**What to produce:** What you output should match the data below exactly.

-- -- --

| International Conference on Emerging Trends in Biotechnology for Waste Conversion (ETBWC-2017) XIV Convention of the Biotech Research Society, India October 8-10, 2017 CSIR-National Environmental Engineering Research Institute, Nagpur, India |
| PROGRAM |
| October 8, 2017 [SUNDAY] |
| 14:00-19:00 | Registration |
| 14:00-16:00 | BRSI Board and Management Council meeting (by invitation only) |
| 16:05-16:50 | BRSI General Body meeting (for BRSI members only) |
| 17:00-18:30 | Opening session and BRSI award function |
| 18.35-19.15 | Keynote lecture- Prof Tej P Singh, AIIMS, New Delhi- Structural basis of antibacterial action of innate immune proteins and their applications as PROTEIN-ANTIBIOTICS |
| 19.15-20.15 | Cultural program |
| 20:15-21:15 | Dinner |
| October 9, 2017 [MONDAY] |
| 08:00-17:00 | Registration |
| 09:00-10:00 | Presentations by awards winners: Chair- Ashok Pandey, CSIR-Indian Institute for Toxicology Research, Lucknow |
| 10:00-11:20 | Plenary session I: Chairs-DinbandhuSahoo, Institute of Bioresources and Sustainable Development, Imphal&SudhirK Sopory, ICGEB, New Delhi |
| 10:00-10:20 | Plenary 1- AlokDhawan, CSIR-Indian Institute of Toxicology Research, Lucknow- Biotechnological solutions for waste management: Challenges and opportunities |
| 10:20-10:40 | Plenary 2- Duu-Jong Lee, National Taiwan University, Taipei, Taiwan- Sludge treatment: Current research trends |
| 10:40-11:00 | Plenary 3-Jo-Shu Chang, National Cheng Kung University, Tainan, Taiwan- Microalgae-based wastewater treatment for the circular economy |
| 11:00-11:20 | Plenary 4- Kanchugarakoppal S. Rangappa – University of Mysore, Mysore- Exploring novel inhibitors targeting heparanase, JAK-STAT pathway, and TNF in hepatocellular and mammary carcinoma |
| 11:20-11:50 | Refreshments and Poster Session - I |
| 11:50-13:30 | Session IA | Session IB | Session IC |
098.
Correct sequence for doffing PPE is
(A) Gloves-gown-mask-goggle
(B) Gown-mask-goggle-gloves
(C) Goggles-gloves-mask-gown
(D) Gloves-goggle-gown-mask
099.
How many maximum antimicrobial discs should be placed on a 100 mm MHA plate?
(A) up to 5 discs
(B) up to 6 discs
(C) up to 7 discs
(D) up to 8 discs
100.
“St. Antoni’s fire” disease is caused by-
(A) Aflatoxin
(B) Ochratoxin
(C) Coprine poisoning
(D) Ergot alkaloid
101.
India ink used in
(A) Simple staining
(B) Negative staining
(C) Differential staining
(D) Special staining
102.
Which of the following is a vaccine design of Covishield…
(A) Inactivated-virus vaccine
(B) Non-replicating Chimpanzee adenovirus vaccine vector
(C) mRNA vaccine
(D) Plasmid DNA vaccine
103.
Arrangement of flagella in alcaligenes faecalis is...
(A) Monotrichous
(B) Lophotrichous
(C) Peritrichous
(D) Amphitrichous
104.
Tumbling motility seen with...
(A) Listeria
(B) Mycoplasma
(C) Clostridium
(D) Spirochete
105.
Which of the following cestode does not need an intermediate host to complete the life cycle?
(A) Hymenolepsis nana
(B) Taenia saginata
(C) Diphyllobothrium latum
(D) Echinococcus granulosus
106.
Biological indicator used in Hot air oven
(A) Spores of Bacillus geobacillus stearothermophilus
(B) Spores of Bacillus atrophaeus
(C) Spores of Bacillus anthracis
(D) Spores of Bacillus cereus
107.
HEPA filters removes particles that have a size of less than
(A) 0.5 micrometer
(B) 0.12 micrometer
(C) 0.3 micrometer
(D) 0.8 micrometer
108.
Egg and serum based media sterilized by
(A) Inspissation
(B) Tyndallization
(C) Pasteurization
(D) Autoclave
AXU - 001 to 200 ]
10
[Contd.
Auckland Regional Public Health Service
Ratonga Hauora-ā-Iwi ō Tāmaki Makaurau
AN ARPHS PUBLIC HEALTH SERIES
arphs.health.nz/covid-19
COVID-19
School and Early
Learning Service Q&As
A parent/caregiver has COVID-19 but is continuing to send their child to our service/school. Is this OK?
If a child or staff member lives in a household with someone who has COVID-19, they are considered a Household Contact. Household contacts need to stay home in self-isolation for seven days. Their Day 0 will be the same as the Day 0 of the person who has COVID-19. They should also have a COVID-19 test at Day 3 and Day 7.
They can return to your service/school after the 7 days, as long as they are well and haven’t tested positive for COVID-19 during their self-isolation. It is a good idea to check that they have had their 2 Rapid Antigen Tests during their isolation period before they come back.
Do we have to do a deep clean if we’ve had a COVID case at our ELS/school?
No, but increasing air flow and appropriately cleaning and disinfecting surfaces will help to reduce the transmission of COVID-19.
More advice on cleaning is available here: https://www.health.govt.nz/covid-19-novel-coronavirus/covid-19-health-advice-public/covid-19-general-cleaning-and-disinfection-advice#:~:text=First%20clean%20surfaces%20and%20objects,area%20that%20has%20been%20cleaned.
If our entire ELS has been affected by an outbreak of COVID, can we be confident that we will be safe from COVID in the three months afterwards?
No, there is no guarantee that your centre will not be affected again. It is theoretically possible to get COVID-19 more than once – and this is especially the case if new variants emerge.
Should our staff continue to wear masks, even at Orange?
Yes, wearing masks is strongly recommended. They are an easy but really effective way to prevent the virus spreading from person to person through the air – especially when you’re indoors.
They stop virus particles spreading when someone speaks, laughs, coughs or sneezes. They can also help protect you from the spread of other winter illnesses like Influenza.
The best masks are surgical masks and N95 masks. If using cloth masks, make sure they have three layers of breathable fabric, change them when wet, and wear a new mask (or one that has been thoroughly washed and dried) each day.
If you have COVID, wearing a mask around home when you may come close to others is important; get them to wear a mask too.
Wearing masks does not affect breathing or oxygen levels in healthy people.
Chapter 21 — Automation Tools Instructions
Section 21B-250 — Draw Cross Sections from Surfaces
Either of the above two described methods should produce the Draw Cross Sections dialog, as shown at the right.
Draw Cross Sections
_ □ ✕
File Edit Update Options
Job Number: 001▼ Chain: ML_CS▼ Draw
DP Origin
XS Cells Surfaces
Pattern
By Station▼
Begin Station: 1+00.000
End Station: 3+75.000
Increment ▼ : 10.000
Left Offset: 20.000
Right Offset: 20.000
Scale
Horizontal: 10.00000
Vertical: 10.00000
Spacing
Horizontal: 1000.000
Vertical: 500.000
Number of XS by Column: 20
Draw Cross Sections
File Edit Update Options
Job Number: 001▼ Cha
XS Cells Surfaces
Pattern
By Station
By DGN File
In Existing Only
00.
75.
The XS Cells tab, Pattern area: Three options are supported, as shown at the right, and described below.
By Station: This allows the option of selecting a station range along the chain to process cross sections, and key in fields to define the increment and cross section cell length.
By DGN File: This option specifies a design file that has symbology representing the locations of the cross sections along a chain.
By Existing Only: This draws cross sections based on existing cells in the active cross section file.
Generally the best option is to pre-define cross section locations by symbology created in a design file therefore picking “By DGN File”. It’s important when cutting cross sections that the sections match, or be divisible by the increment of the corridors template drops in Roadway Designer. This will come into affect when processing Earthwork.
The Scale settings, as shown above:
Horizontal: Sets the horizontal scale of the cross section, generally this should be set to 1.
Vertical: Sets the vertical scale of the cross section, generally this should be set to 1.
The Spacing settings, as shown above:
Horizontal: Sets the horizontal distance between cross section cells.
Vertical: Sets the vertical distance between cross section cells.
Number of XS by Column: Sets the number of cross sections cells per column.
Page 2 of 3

-- -- --

**Exercise response:**
| International Conference on Emerging Trends in Biotechnology for Waste Conversion (ETBWC-2017) XIV Convention of the Biotech Research Society, India October 8-10, 2017 CSIR-National Environmental Engineering Research Institute, Nagpur, India |
| PROGRAM |
| October 8, 2017 [SUNDAY] |
| 14:00-19:00 | Registration |
| 14:00-16:00 | BRSI Board and Management Council meeting (by invitation only) |
| 16:05-16:50 | BRSI General Body meeting (for BRSI members only) |
| 17:00-18:30 | Opening session and BRSI award function |
| 18.35-19.15 | Keynote lecture- Prof Tej P Singh, AIIMS, New Delhi- Structural basis of antibacterial action of innate immune proteins and their applications as PROTEIN-ANTIBIOTICS |
| 19.15-20.15 | Cultural program |
| 20:15-21:15 | Dinner |
| October 9, 2017 [MONDAY] |
| 08:00-17:00 | Registration |
| 09:00-10:00 | Presentations by awards winners: Chair- Ashok Pandey, CSIR-Indian Institute for Toxicology Research, Lucknow |
| 10:00-11:20 | Plenary session I: Chairs-DinbandhuSahoo, Institute of Bioresources and Sustainable Development, Imphal&SudhirK Sopory, ICGEB, New Delhi |
| 10:00-10:20 | Plenary 1- AlokDhawan, CSIR-Indian Institute of Toxicology Research, Lucknow- Biotechnological solutions for waste management: Challenges and opportunities |
| 10:20-10:40 | Plenary 2- Duu-Jong Lee, National Taiwan University, Taipei, Taiwan- Sludge treatment: Current research trends |
| 10:40-11:00 | Plenary 3-Jo-Shu Chang, National Cheng Kung University, Tainan, Taiwan- Microalgae-based wastewater treatment for the circular economy |
| 11:00-11:20 | Plenary 4- Kanchugarakoppal S. Rangappa – University of Mysore, Mysore- Exploring novel inhibitors targeting heparanase, JAK-STAT pathway, and TNF in hepatocellular and mammary carcinoma |
| 11:20-11:50 | Refreshments and Poster Session - I |
| 11:50-13:30 | Session IA | Session IB | Session IC |
098.
Correct sequence for doffing PPE is
(A) Gloves-gown-mask-goggle
(B) Gown-mask-goggle-gloves
(C) Goggles-gloves-mask-gown
(D) Gloves-goggle-gown-mask
099.
How many maximum antimicrobial discs should be placed on a 100 mm MHA plate?
(A) up to 5 discs
(B) up to 6 discs
(C) up to 7 discs
(D) up to 8 discs
100.
“St. Antoni’s fire” disease is caused by-
(A) Aflatoxin
(B) Ochratoxin
(C) Coprine poisoning
(D) Ergot alkaloid
101.
India ink used in
(A) Simple staining
(B) Negative staining
(C) Differential staining
(D) Special staining
102.
Which of the following is a vaccine design of Covishield…
(A) Inactivated-virus vaccine
(B) Non-replicating Chimpanzee adenovirus vaccine vector
(C) mRNA vaccine
(D) Plasmid DNA vaccine
103.
Arrangement of flagella in alcaligenes faecalis is...
(A) Monotrichous
(B) Lophotrichous
(C) Peritrichous
(D) Amphitrichous
104.
Tumbling motility seen with...
(A) Listeria
(B) Mycoplasma
(C) Clostridium
(D) Spirochete
105.
Which of the following cestode does not need an intermediate host to complete the life cycle?
(A) Hymenolepsis nana
(B) Taenia saginata
(C) Diphyllobothrium latum
(D) Echinococcus granulosus
106.
Biological indicator used in Hot air oven
(A) Spores of Bacillus geobacillus stearothermophilus
(B) Spores of Bacillus atrophaeus
(C) Spores of Bacillus anthracis
(D) Spores of Bacillus cereus
107.
HEPA filters removes particles that have a size of less than
(A) 0.5 micrometer
(B) 0.12 micrometer
(C) 0.3 micrometer
(D) 0.8 micrometer
108.
Egg and serum based media sterilized by
(A) Inspissation
(B) Tyndallization
(C) Pasteurization
(D) Autoclave
AXU - 001 to 200 ]
10
[Contd.
Auckland Regional Public Health Service
Ratonga Hauora-ā-Iwi ō Tāmaki Makaurau
AN ARPHS PUBLIC HEALTH SERIES
arphs.health.nz/covid-19
COVID-19
School and Early
Learning Service Q&As
A parent/caregiver has COVID-19 but is continuing to send their child to our service/school. Is this OK?
If a child or staff member lives in a household with someone who has COVID-19, they are considered a Household Contact. Household contacts need to stay home in self-isolation for seven days. Their Day 0 will be the same as the Day 0 of the person who has COVID-19. They should also have a COVID-19 test at Day 3 and Day 7.
They can return to your service/school after the 7 days, as long as they are well and haven’t tested positive for COVID-19 during their self-isolation. It is a good idea to check that they have had their 2 Rapid Antigen Tests during their isolation period before they come back.
Do we have to do a deep clean if we’ve had a COVID case at our ELS/school?
No, but increasing air flow and appropriately cleaning and disinfecting surfaces will help to reduce the transmission of COVID-19.
More advice on cleaning is available here: https://www.health.govt.nz/covid-19-novel-coronavirus/covid-19-health-advice-public/covid-19-general-cleaning-and-disinfection-advice#:~:text=First%20clean%20surfaces%20and%20objects,area%20that%20has%20been%20cleaned.
If our entire ELS has been affected by an outbreak of COVID, can we be confident that we will be safe from COVID in the three months afterwards?
No, there is no guarantee that your centre will not be affected again. It is theoretically possible to get COVID-19 more than once – and this is especially the case if new variants emerge.
Should our staff continue to wear masks, even at Orange?
Yes, wearing masks is strongly recommended. They are an easy but really effective way to prevent the virus spreading from person to person through the air – especially when you’re indoors.
They stop virus particles spreading when someone speaks, laughs, coughs or sneezes. They can also help protect you from the spread of other winter illnesses like Influenza.
The best masks are surgical masks and N95 masks. If using cloth masks, make sure they have three layers of breathable fabric, change them when wet, and wear a new mask (or one that has been thoroughly washed and dried) each day.
If you have COVID, wearing a mask around home when you may come close to others is important; get them to wear a mask too.
Wearing masks does not affect breathing or oxygen levels in healthy people.
Chapter 21 — Automation Tools Instructions
Section 21B-250 — Draw Cross Sections from Surfaces
Either of the above two described methods should produce the Draw Cross Sections dialog, as shown at the right.
Draw Cross Sections
_ □ ✕
File Edit Update Options
Job Number: 001▼ Chain: ML_CS▼ Draw
DP Origin
XS Cells Surfaces
Pattern
By Station▼
Begin Station: 1+00.000
End Station: 3+75.000
Increment ▼ : 10.000
Left Offset: 20.000
Right Offset: 20.000
Scale
Horizontal: 10.00000
Vertical: 10.00000
Spacing
Horizontal: 1000.000
Vertical: 500.000
Number of XS by Column: 20
Draw Cross Sections
File Edit Update Options
Job Number: 001▼ Cha
XS Cells Surfaces
Pattern
By Station
By DGN File
In Existing Only
00.
75.
The XS Cells tab, Pattern area: Three options are supported, as shown at the right, and described below.
By Station: This allows the option of selecting a station range along the chain to process cross sections, and key in fields to define the increment and cross section cell length.
By DGN File: This option specifies a design file that has symbology representing the locations of the cross sections along a chain.
By Existing Only: This draws cross sections based on existing cells in the active cross section file.
Generally the best option is to pre-define cross section locations by symbology created in a design file therefore picking “By DGN File”. It’s important when cutting cross sections that the sections match, or be divisible by the increment of the corridors template drops in Roadway Designer. This will come into affect when processing Earthwork.
The Scale settings, as shown above:
Horizontal: Sets the horizontal scale of the cross section, generally this should be set to 1.
Vertical: Sets the vertical scale of the cross section, generally this should be set to 1.
The Spacing settings, as shown above:
Horizontal: Sets the horizontal distance between cross section cells.
Vertical: Sets the vertical distance between cross section cells.
Number of XS by Column: Sets the number of cross sections cells per column.
Page 2 of 3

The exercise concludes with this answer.